ゆえに主張はすべての x に対して成り立つ。
定理 30(分配法則):
x(y+z)=xy+xz.
前注: 定理 30 と定理 29 から流れ出る公式
(y+z)x=yx+zx
および以後の同様の類似式は、特に定理として定式化する必要も、書き記す必要すらもない。

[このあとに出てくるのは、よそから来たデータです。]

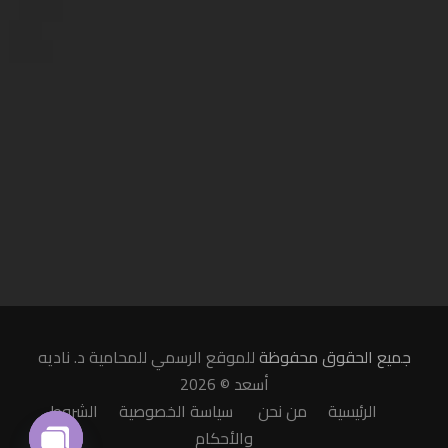
جميع الحقوق محفوظة
للموقع الرسمي للمحامية د. ناديه
أسعد © 2026
الرئيسية
من نحن
سياسة الخصوصية
الشروط
والأحكام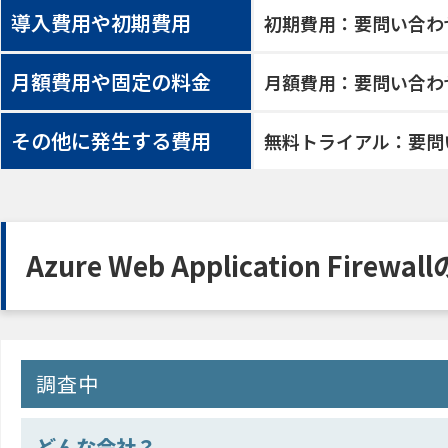
導入費用や初期費用
初期費用：要問い合わ
月額費用や固定の料金
月額費用：要問い合わ
その他に発生する費用
無料トライアル：要問
Azure Web Application Fire
調査中
どんな会社？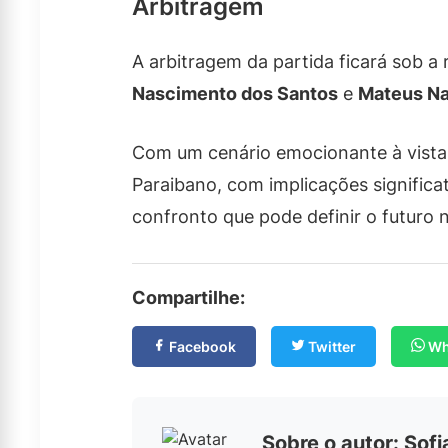
Arbitragem
A arbitragem da partida ficará sob a
Nascimento dos Santos
e
Mateus Na
Com um cenário emocionante à vista
Paraibano, com implicações signific
confronto que pode definir o futuro n
Compartilhe:
Facebook
Twitter
Wh
Sobre o autor: Sof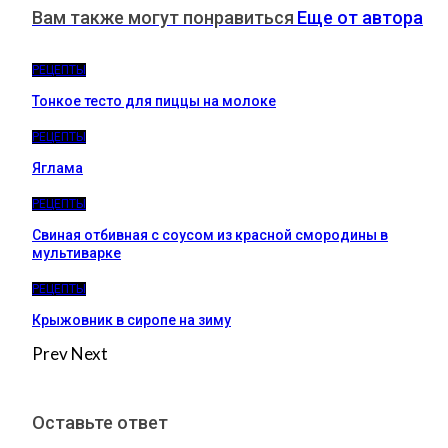
Вам также могут понравиться
Еще от автора
РЕЦЕПТЫ
Тонкое тесто для пиццы на молоке
РЕЦЕПТЫ
Яглама
РЕЦЕПТЫ
Свиная отбивная с соусом из красной смородины в
мультиварке
РЕЦЕПТЫ
Крыжовник в сиропе на зиму
Prev
Next
Оставьте ответ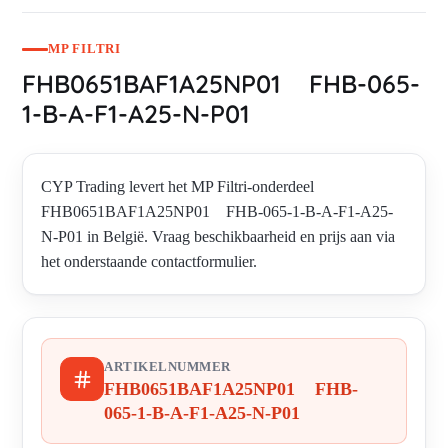
MP FILTRI
FHB0651BAF1A25NP01 FHB-065-
1-B-A-F1-A25-N-P01
CYP Trading levert het MP Filtri-onderdeel
FHB0651BAF1A25NP01 FHB-065-1-B-A-F1-A25-
N-P01 in België. Vraag beschikbaarheid en prijs aan via
het onderstaande contactformulier.
ARTIKELNUMMER
FHB0651BAF1A25NP01 FHB-
065-1-B-A-F1-A25-N-P01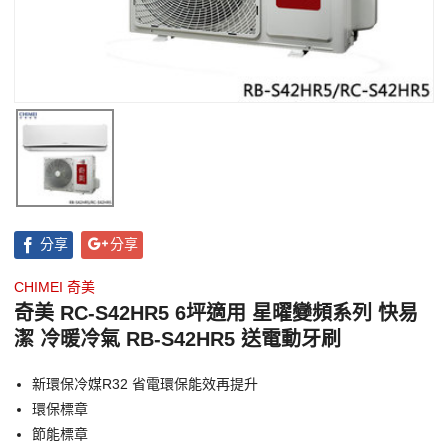
分享
分享
CHIMEI 奇美
奇美 RC-S42HR5 6坪適用 星曜變頻系列 快易
潔 冷暖冷氣 RB-S42HR5 送電動牙刷
新環保冷媒R32 省電環保能效再提升
環保標章
節能標章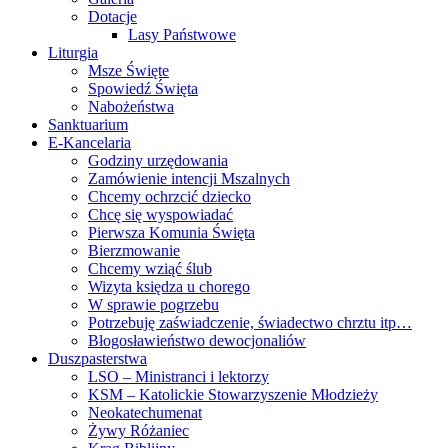
Dotacje
Lasy Państwowe
Liturgia
Msze Święte
Spowiedź Święta
Nabożeństwa
Sanktuarium
E-Kancelaria
Godziny urzędowania
Zamówienie intencji Mszalnych
Chcemy ochrzcić dziecko
Chcę się wyspowiadać
Pierwsza Komunia Święta
Bierzmowanie
Chcemy wziąć ślub
Wizyta księdza u chorego
W sprawie pogrzebu
Potrzebuję zaświadczenie, świadectwo chrztu itp…
Błogosławieństwo dewocjonaliów
Duszpasterstwa
LSO – Ministranci i lektorzy
KSM – Katolickie Stowarzyszenie Młodzieży
Neokatechumenat
Żywy Różaniec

証明: x, y を固定し、M を主張が成り立つような z の集合とする。
I)
x(y+1)=xy′=xy+x=xy+x⋅1;
1 は M に属する。
II) z が M に属するならば
x(y+z)=xy+xz,
したがって
x(y+z′)=x((y+z)′)=x(y+z)+x=(xy+xz)+x=xy+(xz+x)=xy+xz′,
したがって z′ は M に属する。
ゆえに主張は常に成り立つ。
定理 31(乗法の結合法則):
(xy)z=x(yz).
証明: x と y を固定し、M を主張が成り立つような z の集合とする。
I)
(xy)⋅1=xy=x(y⋅1);
したがって 1 は M に属する。
II) z が M に属するとする。このとき
(xy)z=x(yz),
したがって定理 30 を用いて
(xy)z′=(xy)z+xy=x(yz)+xy=x(yz+y)=x(yz′),
したがって z′ は M に属する。
ゆえに M はすべての自然数を含む。
定理 32:
x>yないしx=yないしx<y
から、それぞれ
xz>yzないしxz=yzないしxz<yz.
が従う。
証明: 1)
x>y
から
x=y+u,
xz=(y+u)z=yz+uz>yz.
が従う。
x=y
からはもちろん
xz=yz.
が従う。
x<y
から
y>x,
が従い、したがって 1) により
yz>xz,
xz<yz.
定理 33:
xz>yzないしxz=yzないしxz<yz
から、それぞれ
x>yないしx=yないしx<y.
が従う。
証明: 定理 32 から従う。なぜなら、三つの場合はいずれの側でも互いに排反であり、すべての可能性を尽くしているからである。
定理 34:
x>y,z>u
から
xz>yu.
が従う。
証明: 定理 32 により
xz>yz
であり、また
yz=zy>uy=yu,
したがって
xz>yu.
定理 35:
x≧y,z>uまたはx>y,z≧u
から
xz>yu.
が従う。
証明: 仮定に等号が含まれる場合は定理 32 により、そうでない場合は定理 34 により済む。
定理 36:
x≧y,z≧u
から
xz≧yu.
が従う。
証明: 仮定に二つの等号が含まれる場合は明らか。そうでない場合は定理 35 により済む。